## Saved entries
========================================
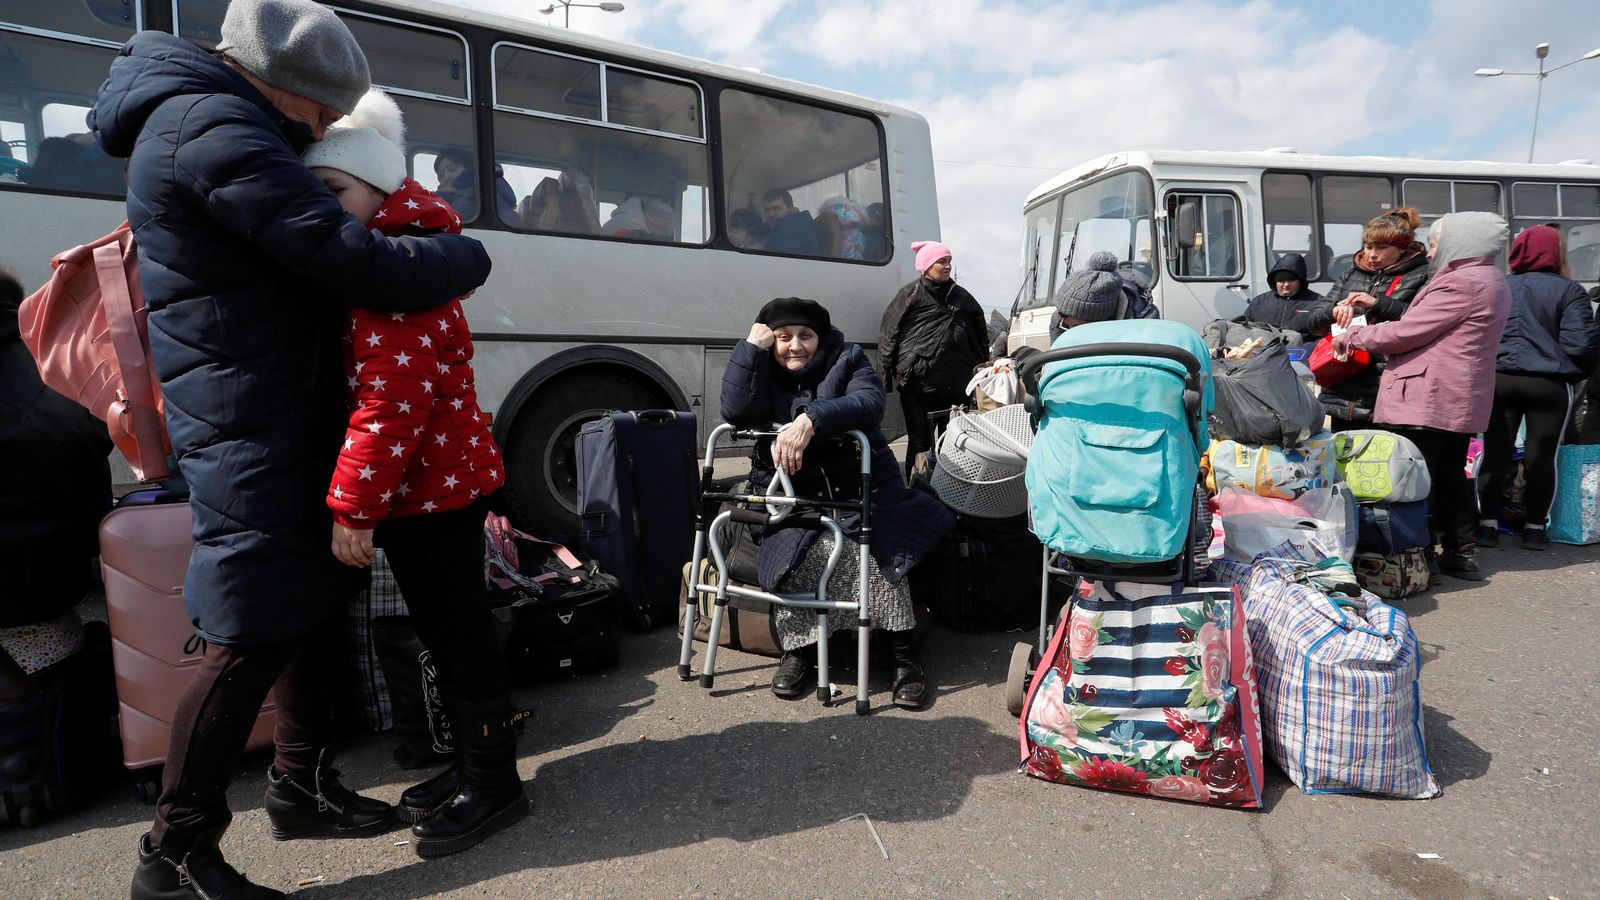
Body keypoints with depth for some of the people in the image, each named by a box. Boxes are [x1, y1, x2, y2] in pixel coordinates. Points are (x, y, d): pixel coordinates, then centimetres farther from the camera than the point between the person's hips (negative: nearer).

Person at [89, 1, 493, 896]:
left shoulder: (199, 118, 17)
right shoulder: (213, 130, -18)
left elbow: (308, 231, 20)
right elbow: (350, 262, -23)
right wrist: (467, 255, -8)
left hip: (286, 416, 11)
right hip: (251, 427, -11)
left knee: (315, 597, 16)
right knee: (255, 635, -5)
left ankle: (302, 785, 31)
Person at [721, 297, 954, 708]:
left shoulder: (848, 359, 4)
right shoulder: (763, 371, 11)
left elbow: (869, 404, -18)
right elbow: (737, 411, -11)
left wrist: (811, 420, -34)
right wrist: (751, 346, -10)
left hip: (860, 488, 0)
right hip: (791, 497, 1)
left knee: (880, 551, -27)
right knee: (807, 551, -30)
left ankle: (903, 653, -15)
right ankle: (798, 649, -15)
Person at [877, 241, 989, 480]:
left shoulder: (962, 297, 14)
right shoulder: (910, 296, 0)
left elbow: (981, 336, 19)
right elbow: (888, 337, -2)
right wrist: (889, 373, -7)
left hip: (956, 387, 4)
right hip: (918, 385, -4)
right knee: (919, 442, 4)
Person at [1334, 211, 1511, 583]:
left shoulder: (1460, 282, -16)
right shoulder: (1491, 281, 18)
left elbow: (1404, 333, -16)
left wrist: (1351, 337, -3)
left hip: (1428, 399, -10)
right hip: (1461, 400, 10)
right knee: (1451, 474, 16)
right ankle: (1463, 553, 21)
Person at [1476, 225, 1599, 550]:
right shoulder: (1568, 290, -4)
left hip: (1497, 380, 2)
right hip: (1549, 385, -2)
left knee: (1495, 453, 6)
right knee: (1542, 456, 6)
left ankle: (1488, 524, 8)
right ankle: (1535, 528, 12)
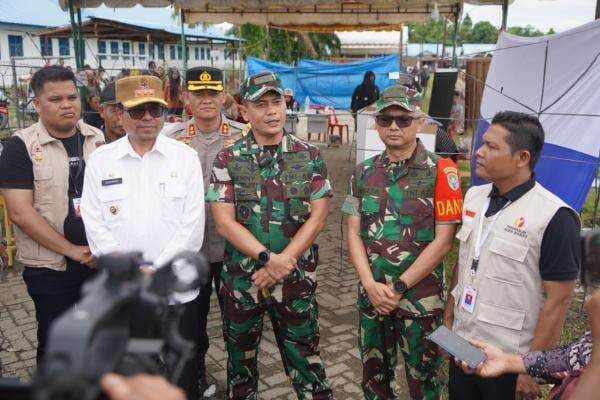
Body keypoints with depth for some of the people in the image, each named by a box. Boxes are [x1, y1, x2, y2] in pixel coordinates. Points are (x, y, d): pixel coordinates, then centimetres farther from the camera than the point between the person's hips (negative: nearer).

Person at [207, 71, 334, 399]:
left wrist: (282, 263, -13)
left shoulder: (309, 156, -1)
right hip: (240, 277, 1)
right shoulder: (228, 160, -3)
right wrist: (267, 257, -19)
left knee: (304, 356, 9)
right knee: (240, 356, 17)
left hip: (296, 277, 0)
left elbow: (317, 216, -5)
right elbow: (225, 222, -8)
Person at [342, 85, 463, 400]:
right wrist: (370, 284, -11)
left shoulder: (440, 171, -10)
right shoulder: (363, 172, 4)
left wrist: (398, 287, -14)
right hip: (371, 296, 4)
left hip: (420, 298, -4)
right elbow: (354, 232, 2)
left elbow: (443, 240, -13)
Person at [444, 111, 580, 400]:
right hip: (462, 345, 6)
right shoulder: (474, 196, 1)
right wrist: (448, 316, 12)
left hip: (508, 359, -5)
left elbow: (558, 301, -17)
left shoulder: (553, 217, -19)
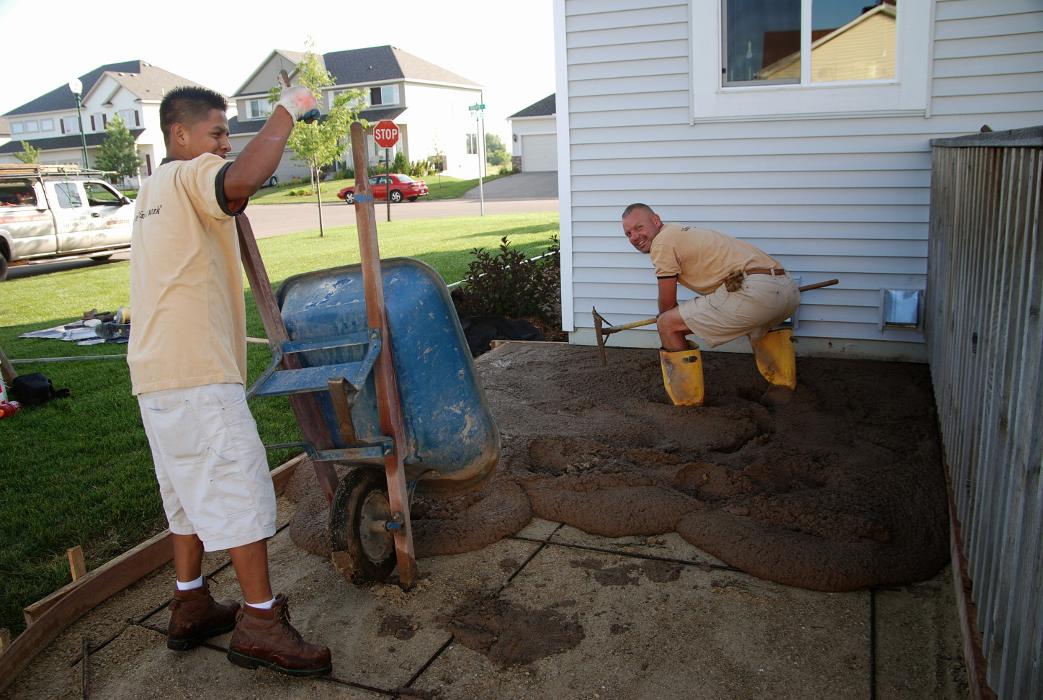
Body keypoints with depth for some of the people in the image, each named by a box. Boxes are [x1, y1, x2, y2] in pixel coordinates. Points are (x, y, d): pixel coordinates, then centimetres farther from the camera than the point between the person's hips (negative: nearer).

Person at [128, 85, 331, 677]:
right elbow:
========================================
## TRY IT
Could you quote every line of the data above word for word, leaving out the pictures?

## RESPONSE BOX
Body keypoints with depth for some of the people in the image, each named by a box. Boxes are [x1, y1, x2, y2] in pixel coordinates. Points are (x, y, d): pixel coordinates, then centimetres farther from the camera than the point between the person's hips (negative: nearer).

Person at [89, 1, 493, 896]:
left shoulder: (199, 118, 17)
right shoulder: (213, 130, -18)
left elbow: (308, 231, 20)
right elbow: (350, 262, -23)
right wrist: (467, 255, -8)
left hip: (286, 416, 11)
right hip: (251, 427, -11)
left knee: (315, 597, 16)
right knee: (255, 635, -5)
left ankle: (302, 785, 31)
Person at [721, 297, 954, 708]:
left shoulder: (848, 359, 4)
right shoulder: (763, 371, 11)
left elbow: (869, 404, -18)
right elbow: (737, 411, -11)
left wrist: (811, 420, -34)
right wrist: (751, 346, -10)
left hip: (860, 488, 0)
right hip: (791, 497, 1)
left knee: (880, 551, -27)
right knee: (807, 551, -30)
left ankle: (903, 653, -15)
right ankle: (798, 649, -15)
Person at [877, 241, 989, 480]:
left shoulder: (962, 297, 14)
right shoulder: (910, 296, 0)
left elbow: (981, 336, 19)
right elbow: (888, 337, -2)
right wrist: (889, 373, -7)
left hip: (956, 387, 4)
right hip: (918, 385, -4)
right knee: (919, 442, 4)
Person at [1334, 211, 1511, 583]:
left shoulder: (1460, 282, -16)
right shoulder: (1491, 281, 18)
left elbow: (1404, 333, -16)
left wrist: (1351, 337, -3)
left hip: (1428, 399, -10)
right hip: (1461, 400, 10)
right knee: (1451, 474, 16)
right ankle: (1463, 553, 21)
Person at [1476, 225, 1599, 550]:
right shoulder: (1568, 290, -4)
left hip: (1497, 380, 2)
right hip: (1549, 385, -2)
left knee: (1495, 453, 6)
right knee: (1542, 456, 6)
left ankle: (1488, 524, 8)
right ankle: (1535, 528, 12)
Body keypoints with depth for some of the people in the image, each named by a box. Boxes are [x1, y1, x2, y2] in pixel coordinates. Points are (x, y, d): pixel coordinates, then centimetres farther from the camera than the point between the person's hips (negative: nearer).

Person at [207, 71, 334, 399]:
left wrist: (282, 263, -13)
left shoulder: (309, 156, -1)
right hip: (240, 277, 1)
right shoulder: (228, 160, -3)
right wrist: (267, 257, -19)
left knee: (304, 356, 9)
right knee: (240, 356, 17)
left hip: (296, 277, 0)
left elbow: (317, 216, -5)
right elbow: (225, 222, -8)
Person at [342, 85, 463, 400]:
right wrist: (370, 284, -11)
left shoulder: (440, 171, -10)
right shoulder: (363, 172, 4)
left wrist: (398, 287, -14)
right hip: (371, 296, 4)
left hip: (420, 298, -4)
right elbow: (354, 232, 2)
left elbow: (443, 240, -13)
Person at [444, 111, 580, 400]:
right hip: (462, 345, 6)
right shoulder: (474, 196, 1)
right wrist: (448, 316, 12)
left hip: (508, 359, -5)
left elbow: (558, 301, -17)
left shoulder: (553, 217, -19)
Body keypoints with depth for some of the people in the image, each named by a box. Boxes are [x1, y1, x2, y2] in pixel coordinates. Points are (x, y, d): pixel coordinates, then centimetres farther from the camera than the point between the person's hips (negative: nearer).

Person at [128, 85, 331, 677]:
right elbow:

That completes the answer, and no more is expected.